*** Opening of DATA ***

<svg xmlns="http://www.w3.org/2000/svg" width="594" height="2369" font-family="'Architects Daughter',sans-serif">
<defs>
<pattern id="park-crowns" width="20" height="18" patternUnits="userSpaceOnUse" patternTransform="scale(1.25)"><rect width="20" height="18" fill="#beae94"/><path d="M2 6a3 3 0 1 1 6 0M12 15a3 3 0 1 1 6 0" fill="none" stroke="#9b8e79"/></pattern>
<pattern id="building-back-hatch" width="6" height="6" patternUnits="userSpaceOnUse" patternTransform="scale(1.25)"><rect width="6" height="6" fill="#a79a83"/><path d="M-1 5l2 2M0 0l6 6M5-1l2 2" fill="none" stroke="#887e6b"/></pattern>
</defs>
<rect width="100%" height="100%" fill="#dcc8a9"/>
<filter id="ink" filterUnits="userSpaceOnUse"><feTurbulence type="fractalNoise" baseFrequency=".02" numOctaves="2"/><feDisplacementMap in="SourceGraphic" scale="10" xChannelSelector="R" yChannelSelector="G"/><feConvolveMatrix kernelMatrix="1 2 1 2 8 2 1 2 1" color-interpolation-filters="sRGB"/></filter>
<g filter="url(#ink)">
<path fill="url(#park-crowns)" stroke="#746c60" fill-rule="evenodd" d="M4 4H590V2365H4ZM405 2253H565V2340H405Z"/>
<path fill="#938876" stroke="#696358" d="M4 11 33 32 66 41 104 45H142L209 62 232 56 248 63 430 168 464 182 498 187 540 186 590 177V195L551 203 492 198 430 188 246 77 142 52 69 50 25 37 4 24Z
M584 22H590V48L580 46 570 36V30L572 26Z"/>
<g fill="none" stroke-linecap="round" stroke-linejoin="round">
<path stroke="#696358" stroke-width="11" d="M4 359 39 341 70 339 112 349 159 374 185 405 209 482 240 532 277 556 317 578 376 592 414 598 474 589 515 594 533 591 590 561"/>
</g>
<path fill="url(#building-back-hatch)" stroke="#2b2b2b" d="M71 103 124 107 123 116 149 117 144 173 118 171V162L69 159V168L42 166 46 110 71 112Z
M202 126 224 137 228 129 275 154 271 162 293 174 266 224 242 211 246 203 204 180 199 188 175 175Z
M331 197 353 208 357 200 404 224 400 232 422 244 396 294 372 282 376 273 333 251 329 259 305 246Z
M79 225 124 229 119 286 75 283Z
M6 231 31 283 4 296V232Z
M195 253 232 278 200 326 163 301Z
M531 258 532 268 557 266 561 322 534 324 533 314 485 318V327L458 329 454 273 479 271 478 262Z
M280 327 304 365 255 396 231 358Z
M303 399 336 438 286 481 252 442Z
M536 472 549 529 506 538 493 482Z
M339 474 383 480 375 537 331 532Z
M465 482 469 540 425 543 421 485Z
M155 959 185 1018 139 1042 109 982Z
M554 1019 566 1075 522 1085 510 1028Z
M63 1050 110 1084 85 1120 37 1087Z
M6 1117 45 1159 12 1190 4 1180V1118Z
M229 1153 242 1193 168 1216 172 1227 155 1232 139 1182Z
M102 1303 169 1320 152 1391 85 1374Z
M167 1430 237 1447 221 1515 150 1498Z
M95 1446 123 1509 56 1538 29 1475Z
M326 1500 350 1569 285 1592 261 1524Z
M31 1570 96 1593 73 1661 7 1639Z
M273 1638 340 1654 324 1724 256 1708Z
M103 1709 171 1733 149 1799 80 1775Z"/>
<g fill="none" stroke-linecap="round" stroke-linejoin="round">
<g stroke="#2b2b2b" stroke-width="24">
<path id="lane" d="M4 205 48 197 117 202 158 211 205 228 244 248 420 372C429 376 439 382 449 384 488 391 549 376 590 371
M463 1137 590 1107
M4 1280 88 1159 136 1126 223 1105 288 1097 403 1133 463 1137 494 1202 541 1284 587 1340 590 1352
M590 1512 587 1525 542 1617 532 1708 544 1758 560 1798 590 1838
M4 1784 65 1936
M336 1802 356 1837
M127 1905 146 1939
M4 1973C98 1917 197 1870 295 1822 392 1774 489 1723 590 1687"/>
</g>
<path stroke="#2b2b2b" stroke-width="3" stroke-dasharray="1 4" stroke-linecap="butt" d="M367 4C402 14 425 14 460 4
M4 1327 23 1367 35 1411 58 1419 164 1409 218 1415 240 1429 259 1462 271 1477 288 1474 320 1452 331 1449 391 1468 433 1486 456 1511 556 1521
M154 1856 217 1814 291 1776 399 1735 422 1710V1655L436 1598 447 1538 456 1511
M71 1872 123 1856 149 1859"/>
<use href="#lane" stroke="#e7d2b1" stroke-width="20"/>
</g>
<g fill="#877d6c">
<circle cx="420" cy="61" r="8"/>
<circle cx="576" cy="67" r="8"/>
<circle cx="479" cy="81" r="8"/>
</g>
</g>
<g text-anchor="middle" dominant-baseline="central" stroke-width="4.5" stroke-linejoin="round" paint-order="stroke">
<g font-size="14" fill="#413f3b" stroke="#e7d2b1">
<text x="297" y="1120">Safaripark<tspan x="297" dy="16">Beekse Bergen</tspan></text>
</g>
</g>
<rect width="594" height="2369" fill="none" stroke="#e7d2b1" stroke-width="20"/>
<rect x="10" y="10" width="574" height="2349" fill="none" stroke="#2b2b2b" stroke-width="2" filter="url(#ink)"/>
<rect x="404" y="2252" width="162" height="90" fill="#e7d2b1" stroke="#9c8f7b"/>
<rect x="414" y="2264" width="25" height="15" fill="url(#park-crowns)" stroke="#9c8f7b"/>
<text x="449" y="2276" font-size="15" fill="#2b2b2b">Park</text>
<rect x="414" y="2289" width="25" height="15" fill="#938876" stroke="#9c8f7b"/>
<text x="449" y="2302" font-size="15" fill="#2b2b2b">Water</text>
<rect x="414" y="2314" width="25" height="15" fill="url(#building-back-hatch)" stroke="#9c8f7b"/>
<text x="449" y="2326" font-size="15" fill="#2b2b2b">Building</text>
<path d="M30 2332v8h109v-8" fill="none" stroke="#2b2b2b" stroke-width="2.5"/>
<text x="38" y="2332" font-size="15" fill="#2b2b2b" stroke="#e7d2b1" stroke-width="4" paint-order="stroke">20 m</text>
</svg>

*** Close of DATA ***

§ **WHAT IS EXPECTED**: Produce an exact copy of all the records.

§ **COMPLETED EXERCISE**:
<svg xmlns="http://www.w3.org/2000/svg" width="594" height="2369" font-family="'Architects Daughter',sans-serif">
<defs>
<pattern id="park-crowns" width="20" height="18" patternUnits="userSpaceOnUse" patternTransform="scale(1.25)"><rect width="20" height="18" fill="#beae94"/><path d="M2 6a3 3 0 1 1 6 0M12 15a3 3 0 1 1 6 0" fill="none" stroke="#9b8e79"/></pattern>
<pattern id="building-back-hatch" width="6" height="6" patternUnits="userSpaceOnUse" patternTransform="scale(1.25)"><rect width="6" height="6" fill="#a79a83"/><path d="M-1 5l2 2M0 0l6 6M5-1l2 2" fill="none" stroke="#887e6b"/></pattern>
</defs>
<rect width="100%" height="100%" fill="#dcc8a9"/>
<filter id="ink" filterUnits="userSpaceOnUse"><feTurbulence type="fractalNoise" baseFrequency=".02" numOctaves="2"/><feDisplacementMap in="SourceGraphic" scale="10" xChannelSelector="R" yChannelSelector="G"/><feConvolveMatrix kernelMatrix="1 2 1 2 8 2 1 2 1" color-interpolation-filters="sRGB"/></filter>
<g filter="url(#ink)">
<path fill="url(#park-crowns)" stroke="#746c60" fill-rule="evenodd" d="M4 4H590V2365H4ZM405 2253H565V2340H405Z"/>
<path fill="#938876" stroke="#696358" d="M4 11 33 32 66 41 104 45H142L209 62 232 56 248 63 430 168 464 182 498 187 540 186 590 177V195L551 203 492 198 430 188 246 77 142 52 69 50 25 37 4 24Z
M584 22H590V48L580 46 570 36V30L572 26Z"/>
<g fill="none" stroke-linecap="round" stroke-linejoin="round">
<path stroke="#696358" stroke-width="11" d="M4 359 39 341 70 339 112 349 159 374 185 405 209 482 240 532 277 556 317 578 376 592 414 598 474 589 515 594 533 591 590 561"/>
</g>
<path fill="url(#building-back-hatch)" stroke="#2b2b2b" d="M71 103 124 107 123 116 149 117 144 173 118 171V162L69 159V168L42 166 46 110 71 112Z
M202 126 224 137 228 129 275 154 271 162 293 174 266 224 242 211 246 203 204 180 199 188 175 175Z
M331 197 353 208 357 200 404 224 400 232 422 244 396 294 372 282 376 273 333 251 329 259 305 246Z
M79 225 124 229 119 286 75 283Z
M6 231 31 283 4 296V232Z
M195 253 232 278 200 326 163 301Z
M531 258 532 268 557 266 561 322 534 324 533 314 485 318V327L458 329 454 273 479 271 478 262Z
M280 327 304 365 255 396 231 358Z
M303 399 336 438 286 481 252 442Z
M536 472 549 529 506 538 493 482Z
M339 474 383 480 375 537 331 532Z
M465 482 469 540 425 543 421 485Z
M155 959 185 1018 139 1042 109 982Z
M554 1019 566 1075 522 1085 510 1028Z
M63 1050 110 1084 85 1120 37 1087Z
M6 1117 45 1159 12 1190 4 1180V1118Z
M229 1153 242 1193 168 1216 172 1227 155 1232 139 1182Z
M102 1303 169 1320 152 1391 85 1374Z
M167 1430 237 1447 221 1515 150 1498Z
M95 1446 123 1509 56 1538 29 1475Z
M326 1500 350 1569 285 1592 261 1524Z
M31 1570 96 1593 73 1661 7 1639Z
M273 1638 340 1654 324 1724 256 1708Z
M103 1709 171 1733 149 1799 80 1775Z"/>
<g fill="none" stroke-linecap="round" stroke-linejoin="round">
<g stroke="#2b2b2b" stroke-width="24">
<path id="lane" d="M4 205 48 197 117 202 158 211 205 228 244 248 420 372C429 376 439 382 449 384 488 391 549 376 590 371
M463 1137 590 1107
M4 1280 88 1159 136 1126 223 1105 288 1097 403 1133 463 1137 494 1202 541 1284 587 1340 590 1352
M590 1512 587 1525 542 1617 532 1708 544 1758 560 1798 590 1838
M4 1784 65 1936
M336 1802 356 1837
M127 1905 146 1939
M4 1973C98 1917 197 1870 295 1822 392 1774 489 1723 590 1687"/>
</g>
<path stroke="#2b2b2b" stroke-width="3" stroke-dasharray="1 4" stroke-linecap="butt" d="M367 4C402 14 425 14 460 4
M4 1327 23 1367 35 1411 58 1419 164 1409 218 1415 240 1429 259 1462 271 1477 288 1474 320 1452 331 1449 391 1468 433 1486 456 1511 556 1521
M154 1856 217 1814 291 1776 399 1735 422 1710V1655L436 1598 447 1538 456 1511
M71 1872 123 1856 149 1859"/>
<use href="#lane" stroke="#e7d2b1" stroke-width="20"/>
</g>
<g fill="#877d6c">
<circle cx="420" cy="61" r="8"/>
<circle cx="576" cy="67" r="8"/>
<circle cx="479" cy="81" r="8"/>
</g>
</g>
<g text-anchor="middle" dominant-baseline="central" stroke-width="4.5" stroke-linejoin="round" paint-order="stroke">
<g font-size="14" fill="#413f3b" stroke="#e7d2b1">
<text x="297" y="1120">Safaripark<tspan x="297" dy="16">Beekse Bergen</tspan></text>
</g>
</g>
<rect width="594" height="2369" fill="none" stroke="#e7d2b1" stroke-width="20"/>
<rect x="10" y="10" width="574" height="2349" fill="none" stroke="#2b2b2b" stroke-width="2" filter="url(#ink)"/>
<rect x="404" y="2252" width="162" height="90" fill="#e7d2b1" stroke="#9c8f7b"/>
<rect x="414" y="2264" width="25" height="15" fill="url(#park-crowns)" stroke="#9c8f7b"/>
<text x="449" y="2276" font-size="15" fill="#2b2b2b">Park</text>
<rect x="414" y="2289" width="25" height="15" fill="#938876" stroke="#9c8f7b"/>
<text x="449" y="2302" font-size="15" fill="#2b2b2b">Water</text>
<rect x="414" y="2314" width="25" height="15" fill="url(#building-back-hatch)" stroke="#9c8f7b"/>
<text x="449" y="2326" font-size="15" fill="#2b2b2b">Building</text>
<path d="M30 2332v8h109v-8" fill="none" stroke="#2b2b2b" stroke-width="2.5"/>
<text x="38" y="2332" font-size="15" fill="#2b2b2b" stroke="#e7d2b1" stroke-width="4" paint-order="stroke">20 m</text>
</svg>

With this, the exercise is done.